A peggiorare la situazione si aggiunse la ripresa della guerra civile che per quasi tre decenni avrebbe infuriato sul Paese. L'azione di soccorso, di vicinanza, di condivisione con la popolazione sofferente, senza distinzione di colore politico, fu costante ed efficace da parte della Chiesa cattolica. Tutti gliene rendono atto, compresi gli avversari ideologici. Finita l'epoca del colonialismo, scomparse le ideologie accecanti, assopitesi le armi, con la pace imperante, è scoccata per la Chiesa angolana l'ora di dare il meglio di se stessa.
Dinamismo e freschezza di vedute sono garantiti dalla presenza di alcuni movimenti ecclesiali. La prestigiosa università cattolica, al suo ottavo anno di esistenza, è lì a manifestare la passione della Chiesa angolana per il progresso culturale della società civile. Le speranze del futuro sono riposte sull'alto numero di seminaristi frequentanti i vari seminari presenti in quasi tutte le diocesi.

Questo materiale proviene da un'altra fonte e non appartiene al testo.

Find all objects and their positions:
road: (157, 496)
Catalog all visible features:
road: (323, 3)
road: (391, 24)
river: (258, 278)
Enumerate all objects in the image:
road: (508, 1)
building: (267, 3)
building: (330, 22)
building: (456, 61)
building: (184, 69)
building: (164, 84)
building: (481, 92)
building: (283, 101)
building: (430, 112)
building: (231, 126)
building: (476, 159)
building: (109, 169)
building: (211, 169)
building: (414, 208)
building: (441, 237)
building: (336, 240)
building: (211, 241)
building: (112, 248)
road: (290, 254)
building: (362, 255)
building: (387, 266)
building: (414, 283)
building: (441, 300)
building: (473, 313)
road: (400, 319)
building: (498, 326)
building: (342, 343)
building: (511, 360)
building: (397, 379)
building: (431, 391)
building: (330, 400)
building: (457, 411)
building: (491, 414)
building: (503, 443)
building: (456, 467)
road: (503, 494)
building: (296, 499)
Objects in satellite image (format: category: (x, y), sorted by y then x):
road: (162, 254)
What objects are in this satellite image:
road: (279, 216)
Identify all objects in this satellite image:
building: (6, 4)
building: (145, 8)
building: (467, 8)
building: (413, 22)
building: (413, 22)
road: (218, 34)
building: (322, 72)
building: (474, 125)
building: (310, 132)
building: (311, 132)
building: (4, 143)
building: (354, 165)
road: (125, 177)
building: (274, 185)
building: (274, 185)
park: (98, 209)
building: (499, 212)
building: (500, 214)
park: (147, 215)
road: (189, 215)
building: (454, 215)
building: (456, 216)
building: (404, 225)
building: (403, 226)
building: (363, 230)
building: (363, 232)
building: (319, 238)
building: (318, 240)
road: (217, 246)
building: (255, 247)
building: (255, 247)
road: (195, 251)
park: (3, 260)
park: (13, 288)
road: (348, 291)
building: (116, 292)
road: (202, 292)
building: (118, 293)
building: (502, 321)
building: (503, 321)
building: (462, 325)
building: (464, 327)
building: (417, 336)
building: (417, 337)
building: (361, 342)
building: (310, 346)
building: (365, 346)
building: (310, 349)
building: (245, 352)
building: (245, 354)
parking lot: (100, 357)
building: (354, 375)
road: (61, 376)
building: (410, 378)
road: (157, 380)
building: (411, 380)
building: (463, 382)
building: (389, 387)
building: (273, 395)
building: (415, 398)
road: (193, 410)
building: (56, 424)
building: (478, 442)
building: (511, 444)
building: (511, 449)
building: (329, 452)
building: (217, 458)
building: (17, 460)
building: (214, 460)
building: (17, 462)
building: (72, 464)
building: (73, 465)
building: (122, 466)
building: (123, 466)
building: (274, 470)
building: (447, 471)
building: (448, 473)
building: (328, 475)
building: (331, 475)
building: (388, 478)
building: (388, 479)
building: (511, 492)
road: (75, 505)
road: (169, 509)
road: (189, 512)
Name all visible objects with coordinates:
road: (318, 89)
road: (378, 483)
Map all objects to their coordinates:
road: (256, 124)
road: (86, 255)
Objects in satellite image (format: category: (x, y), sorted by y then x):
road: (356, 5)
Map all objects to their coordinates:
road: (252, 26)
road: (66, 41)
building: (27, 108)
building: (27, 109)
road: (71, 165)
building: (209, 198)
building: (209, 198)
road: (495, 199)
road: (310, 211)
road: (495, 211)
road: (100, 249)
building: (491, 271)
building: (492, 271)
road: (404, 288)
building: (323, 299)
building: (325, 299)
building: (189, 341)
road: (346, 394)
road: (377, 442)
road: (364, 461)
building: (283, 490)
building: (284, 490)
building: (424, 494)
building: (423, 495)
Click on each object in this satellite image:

A questa Chiesa ricca di storia e palpitante di forze fresche, il Papa offrirà la sua benedizione per stimolarla ad affrontare con determinazione e arditezza le sfide della modernità affacciatasi anche qui e dell'impellenza dell'evangelizzazione di territori ancora inesplorati.
Gli angolani hanno bisogno di parole di verità, indicanti valori certi e perenni. Si trovano a un bivio della loro storia: o si imbocca la strada giusta della ricostruzione basandola sui principi solidi della giustizia sociale e della solidarietà oppure si corre il rischio di rimanere impantanati nella palude dell'instabilità politico-sociale. Le parole del Papa aiuteranno i governanti a porre al di sopra di qualsiasi interesse di parte il bene comune e a moltiplicare gli sforzi per eliminare l'abissale divario tra i pochi privilegiati ammessi alla vasta mensa delle ricchezze e la maggioranza della popolazione immersa nella miseria più nera. I bambini angolani, tutti, non solo la minoranza, hanno il diritto di sorridere e guardare avanti con ottimismo.
Hanno bisogno di sentire dal Papa parole di speranza i giovani: i 30.000 che si assieperanno allo stadio "Os Coqueiros" per incontrarlo e tutti gli altri sparsi per il Paese. Sono giovani esuberanti, ma preoccupati per le precarie o inesistenti condizioni di impiego e a rischio di smarrimento per la caduta dei valori tradizionali. Hanno bisogno di sentirsi rassicurati sul loro futuro e di trovare la strada vera della felicità, che non può ridursi alla ricerca del denaro facile, del piacere effimero e sregolato.
Le parole del Papa saranno balsamo per i cuori delle "mamàs" angolane. A una loro rappresentanza è riservato l'incontro nella chiesa di Sant'Antonio. Su di loro ricade il peso della famiglia, del sostentamento economico e dell'educazione dei figli. Le vediamo passare per le strade con carichi pesanti sulla testa e con neonati aggrappati alle loro spalle o nei mercati di quartiere, in mezzo al fango e alla sporcizia, intente alle vendite che permettano un minimo di sussistenza per sé e per i loro figli. Spesso sono sole, abbandonate, sfruttate, invecchiate prima del tempo. Hanno bisogno di essere valorizzate e il Papa le aiuterà. Tutti attendono la parola confortatrice del Papa. Nessuno rimarrà deluso.